Soon, some more priests joined the founding fathers and thus a small religious community took shape. Om December 1855, the first eleven fathers made their religious profession. Kuriakose Elias Chavara, the only surviving founder was appointed the first Superior of the Congregation. Since, during the early periods of the religious congregation, the Vicar Apostolic of Verapoly were Carmelites, the congregation had come under the influence of Carmelites; hence, the rules of the Carmelites with some modifications were given to them in 1855. In 1860, the community was affiliated to the order of Carmelites Discalced with the name: “Third Order of the Carmelites Discalced’ (TOCD). The constitutions were approved ad experimentum by the Apostolic See in 1885. In 1958, the name was changed to ‘Carmelites of Mary Immaculate’ (CMI). The congregation was granted pontifical exemption in 1967.

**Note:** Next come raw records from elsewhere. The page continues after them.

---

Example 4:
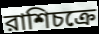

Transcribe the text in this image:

রাশিচক্রে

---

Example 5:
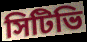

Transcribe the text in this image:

সিটিভি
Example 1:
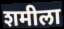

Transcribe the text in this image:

शमीला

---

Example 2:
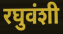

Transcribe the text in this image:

रघुवंशी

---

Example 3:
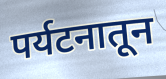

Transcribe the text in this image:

पर्यटनातून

The Religious life of the congregation was rooted in the Indian, Oriental and Carmelites traditions. They were contemplatives in action and exercised their activities responding to the needs of the particular times. They preached retreats, established seminaries for the training of the local clergy, propagated Christian literatures and faith, worked for the reunion of the separated brotheren from Catholic Church, undertook works of mercy and started charitable institutions.

The apostolate of the CMI congregation attained a new momentum and a new dimension when it was entrusted with territories outside Kerala to do mission work. In 1962, Chanda was erected as the first missionary exarchate of the Syro-Malabar Church. Since then, new mission dioceses and regions were erected in central and north India. There are now 6 dioceses in North India that were pioneered by the congregation, viz. Chanda, Jadavpur, Sagar, Bijnor, Rajkot and Adilabad. Two of them are shepherded by CMI bishops even today. This is indeed a milestone in the progress of the CMI missions and an abiding evidence of the recognition by the Apostolic See. Besides, many members are engaged in various kinds of apostolate in other parts of India and also in other countries.

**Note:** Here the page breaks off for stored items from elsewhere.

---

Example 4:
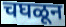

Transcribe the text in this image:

चघळून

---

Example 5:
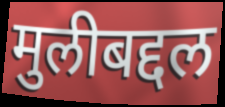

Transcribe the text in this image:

मुलीबद्दल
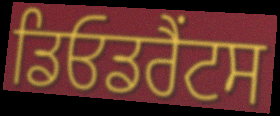
ਡਿਓਡਰੈਂਟਸ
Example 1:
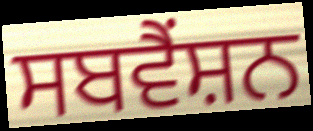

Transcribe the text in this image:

ਸਬਵੈਂਸ਼ਨ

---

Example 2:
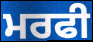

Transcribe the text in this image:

ਮਰਫੀ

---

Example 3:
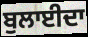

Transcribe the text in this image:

ਬੁਲਾਈਦਾ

The CMI Congregation, at present, is the largest Religious Congregation for men in the Syro-Malabar Church. The CMI’s are spread throughout India and abroad. It has a membership of more than 3000, including 10 Bishops, 1875 priests, 22 Lay Brothers and 1059 Scholastics and Candidates in formation. Almost half of the CMI priests are working outside Kerala, of which more than 400 are outside India. CMI priests are actively involved in missions and pastoral ministry in 30 countries around the globe.

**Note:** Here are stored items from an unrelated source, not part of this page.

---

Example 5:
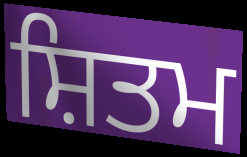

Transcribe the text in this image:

ਸ਼ਿਤਮ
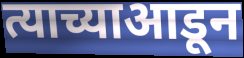
त्याच्याआडून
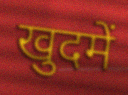
खुदमें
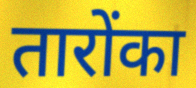
तारोंका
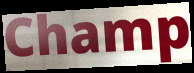
Champ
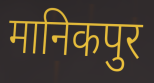
मानिकपुर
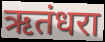
ऋतंधरा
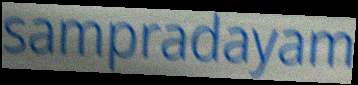
sampradayam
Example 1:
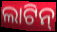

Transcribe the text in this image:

ଲାଟିନ୍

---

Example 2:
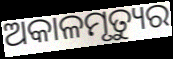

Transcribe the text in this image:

ଅକାଳମୃତ୍ୟୁର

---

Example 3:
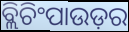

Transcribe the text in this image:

ବ୍ଲିଚିଂପାଉଡ଼ର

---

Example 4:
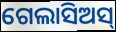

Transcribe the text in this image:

ଗେଲାସିଅସ୍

The Prior General, assisted by four General Councillors and General Auditor, is at the head of the administration. The Prior General’s house at Chavara Hills in Kakkanad, Kochi, India is the head quarters of the congregation. The General Synaxis elects them every six years. For the sake of administration, the congregation is divided into 15 provinces, one region and a few sub-regions. The Provincial level administration is carried out by the Provincial’s with four Councillors and the Provincial Auditor elected by the respective Provincial Synaxis every three years.

The Sister Congregation, Congregation of the Mother of Carmel (CMC), founded by the same founder Kuriakose Elias Chavara, with independent administrative set up following the same Charism, is having about 6500 members and 20 Provinces with 629 religious houses and 599 social, Charitable and educational institutions, and spread all over India and in several countries of the world.